Ao mesmo tempo que a classe superior tenta consumir seguramente, sem as ameaças da classe inferior, esta última busca a qualquer custo (e utiliza as mais variadas ferramentas para isso) tentar suprir suas necessidades básicas, além do sonho de poder gozar do consumo e “subir” de classe social
Todas essas situações são produtos de uma mesma ilusão, transmutada em formas mirabolantes de crenças e valores, que misturadas aos sentimentos confusos e incompreensíveis do ser humanos, emergem das profundezas do inconsciente para a consciência, orientando e conduzindo o sentido de vida dos mesmos.

Isso sem contar na intolerância às diferenças, que está disfarçada de tolerância.

Anos e anos de guerras pelos mais variados motivos, também mascarados por ilusões e ideais vendidos a milhões de mentes enganadas.
Guerras ainda estão acontecendo, como no Iraque, onde milhares de soldados americanos, senão todos, sequer sabem o motivo de estarem lá, longe de casa, invadindo um país estranho e matando (muitas vezes) civís que falam uma língua completamente desconhecida e incompreensível. Mas isso já é outra questão...
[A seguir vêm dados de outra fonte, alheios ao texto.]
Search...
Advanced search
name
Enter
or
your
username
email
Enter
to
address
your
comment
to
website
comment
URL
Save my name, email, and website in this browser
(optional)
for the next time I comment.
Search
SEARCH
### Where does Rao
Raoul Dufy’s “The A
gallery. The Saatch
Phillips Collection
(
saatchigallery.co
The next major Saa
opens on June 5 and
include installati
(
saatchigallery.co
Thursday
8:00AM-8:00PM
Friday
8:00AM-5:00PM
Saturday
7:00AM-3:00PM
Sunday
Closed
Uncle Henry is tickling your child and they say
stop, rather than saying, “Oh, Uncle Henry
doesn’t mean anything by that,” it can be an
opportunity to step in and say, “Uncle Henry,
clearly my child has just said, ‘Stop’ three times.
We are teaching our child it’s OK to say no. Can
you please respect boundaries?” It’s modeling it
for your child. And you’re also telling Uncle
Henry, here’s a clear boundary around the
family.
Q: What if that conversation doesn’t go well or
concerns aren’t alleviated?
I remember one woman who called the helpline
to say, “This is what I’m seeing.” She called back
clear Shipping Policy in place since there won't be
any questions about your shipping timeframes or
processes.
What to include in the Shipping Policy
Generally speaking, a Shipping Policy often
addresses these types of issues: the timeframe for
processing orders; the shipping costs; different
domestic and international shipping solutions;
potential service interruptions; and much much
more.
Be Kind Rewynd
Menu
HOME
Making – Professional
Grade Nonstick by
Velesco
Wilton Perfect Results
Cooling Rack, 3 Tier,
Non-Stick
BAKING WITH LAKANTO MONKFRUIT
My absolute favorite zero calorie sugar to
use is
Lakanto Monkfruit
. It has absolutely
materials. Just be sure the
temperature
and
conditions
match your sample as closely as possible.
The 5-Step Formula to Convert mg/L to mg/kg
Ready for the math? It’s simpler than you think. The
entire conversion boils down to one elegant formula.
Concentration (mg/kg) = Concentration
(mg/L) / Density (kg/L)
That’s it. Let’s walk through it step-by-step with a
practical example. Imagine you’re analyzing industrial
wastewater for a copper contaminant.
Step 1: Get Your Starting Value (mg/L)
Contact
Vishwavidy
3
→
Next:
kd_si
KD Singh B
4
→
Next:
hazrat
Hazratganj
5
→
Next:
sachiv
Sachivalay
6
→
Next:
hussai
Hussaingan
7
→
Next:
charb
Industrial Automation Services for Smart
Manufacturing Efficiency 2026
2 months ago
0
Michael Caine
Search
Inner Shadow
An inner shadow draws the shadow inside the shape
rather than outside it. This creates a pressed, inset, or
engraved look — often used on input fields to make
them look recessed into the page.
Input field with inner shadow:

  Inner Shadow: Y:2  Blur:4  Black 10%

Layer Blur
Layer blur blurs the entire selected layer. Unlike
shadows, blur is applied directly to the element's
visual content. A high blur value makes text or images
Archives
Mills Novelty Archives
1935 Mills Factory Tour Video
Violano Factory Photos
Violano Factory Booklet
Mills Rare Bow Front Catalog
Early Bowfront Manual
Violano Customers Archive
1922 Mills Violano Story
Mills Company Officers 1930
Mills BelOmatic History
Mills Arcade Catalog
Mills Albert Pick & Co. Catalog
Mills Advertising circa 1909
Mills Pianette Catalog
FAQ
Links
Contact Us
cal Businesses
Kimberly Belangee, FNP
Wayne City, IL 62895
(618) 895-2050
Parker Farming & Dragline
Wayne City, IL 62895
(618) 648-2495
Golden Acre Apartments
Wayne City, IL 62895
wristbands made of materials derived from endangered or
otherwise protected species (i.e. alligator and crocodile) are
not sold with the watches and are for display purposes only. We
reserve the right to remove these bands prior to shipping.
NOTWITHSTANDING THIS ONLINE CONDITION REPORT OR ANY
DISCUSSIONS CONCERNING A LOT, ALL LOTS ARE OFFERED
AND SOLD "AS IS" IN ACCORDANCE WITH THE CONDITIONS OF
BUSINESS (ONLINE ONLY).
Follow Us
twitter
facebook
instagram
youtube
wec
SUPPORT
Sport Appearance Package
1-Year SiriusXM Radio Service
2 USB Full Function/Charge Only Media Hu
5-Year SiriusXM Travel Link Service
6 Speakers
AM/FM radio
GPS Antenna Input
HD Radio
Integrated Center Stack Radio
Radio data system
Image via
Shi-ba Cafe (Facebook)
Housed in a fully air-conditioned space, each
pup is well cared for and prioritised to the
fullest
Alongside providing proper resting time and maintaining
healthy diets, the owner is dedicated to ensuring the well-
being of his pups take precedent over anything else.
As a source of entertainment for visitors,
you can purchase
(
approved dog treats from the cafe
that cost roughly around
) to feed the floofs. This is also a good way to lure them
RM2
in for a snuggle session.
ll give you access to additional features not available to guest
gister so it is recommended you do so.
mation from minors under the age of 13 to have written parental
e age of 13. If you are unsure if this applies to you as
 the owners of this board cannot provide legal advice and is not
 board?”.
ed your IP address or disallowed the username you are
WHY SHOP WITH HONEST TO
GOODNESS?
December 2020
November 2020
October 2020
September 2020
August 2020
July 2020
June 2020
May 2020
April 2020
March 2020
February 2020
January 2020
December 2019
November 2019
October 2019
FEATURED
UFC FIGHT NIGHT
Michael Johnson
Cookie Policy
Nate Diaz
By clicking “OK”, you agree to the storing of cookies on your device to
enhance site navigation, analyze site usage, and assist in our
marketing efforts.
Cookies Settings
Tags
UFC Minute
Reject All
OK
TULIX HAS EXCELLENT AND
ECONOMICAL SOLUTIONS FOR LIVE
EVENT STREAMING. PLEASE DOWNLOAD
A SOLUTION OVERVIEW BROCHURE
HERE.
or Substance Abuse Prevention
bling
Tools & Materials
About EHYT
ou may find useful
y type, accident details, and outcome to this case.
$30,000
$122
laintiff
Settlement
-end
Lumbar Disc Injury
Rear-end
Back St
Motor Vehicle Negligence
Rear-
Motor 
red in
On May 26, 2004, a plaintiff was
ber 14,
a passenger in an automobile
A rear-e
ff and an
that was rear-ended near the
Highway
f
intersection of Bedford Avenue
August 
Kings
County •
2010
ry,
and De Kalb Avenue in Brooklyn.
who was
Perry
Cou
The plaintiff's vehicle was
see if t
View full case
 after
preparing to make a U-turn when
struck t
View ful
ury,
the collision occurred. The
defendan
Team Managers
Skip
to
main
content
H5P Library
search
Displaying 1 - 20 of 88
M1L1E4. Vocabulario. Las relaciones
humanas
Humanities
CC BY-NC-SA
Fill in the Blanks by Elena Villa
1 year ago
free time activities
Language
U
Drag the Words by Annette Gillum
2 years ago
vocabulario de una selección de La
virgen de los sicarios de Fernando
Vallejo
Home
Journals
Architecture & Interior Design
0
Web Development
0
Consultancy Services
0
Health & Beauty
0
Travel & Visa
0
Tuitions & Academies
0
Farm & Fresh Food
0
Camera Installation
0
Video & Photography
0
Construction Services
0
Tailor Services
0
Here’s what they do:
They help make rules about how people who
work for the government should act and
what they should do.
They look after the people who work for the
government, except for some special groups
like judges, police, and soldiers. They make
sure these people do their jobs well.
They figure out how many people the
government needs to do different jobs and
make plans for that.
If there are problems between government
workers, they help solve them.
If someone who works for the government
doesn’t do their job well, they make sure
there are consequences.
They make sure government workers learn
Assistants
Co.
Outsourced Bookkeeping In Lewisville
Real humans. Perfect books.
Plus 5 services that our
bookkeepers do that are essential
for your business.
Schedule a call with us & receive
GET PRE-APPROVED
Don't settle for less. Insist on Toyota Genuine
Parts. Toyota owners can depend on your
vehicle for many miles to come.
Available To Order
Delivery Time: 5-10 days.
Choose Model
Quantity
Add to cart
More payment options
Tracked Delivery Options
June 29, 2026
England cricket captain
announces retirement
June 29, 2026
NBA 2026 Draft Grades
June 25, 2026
Apesar de acreditar que essa receita mágica da desordem, observada e organizada por Willie Lynch tenha se transformado junto com a história e a sociedade e tenha sobrevivido, da mesma forma que um parasita, vivendo completamente ás custas de seu hospedeiro, ainda sim, penso que a culpa é e sempre foi nossa.

Sim a culpa também é nossa, os enganados, os iludidos.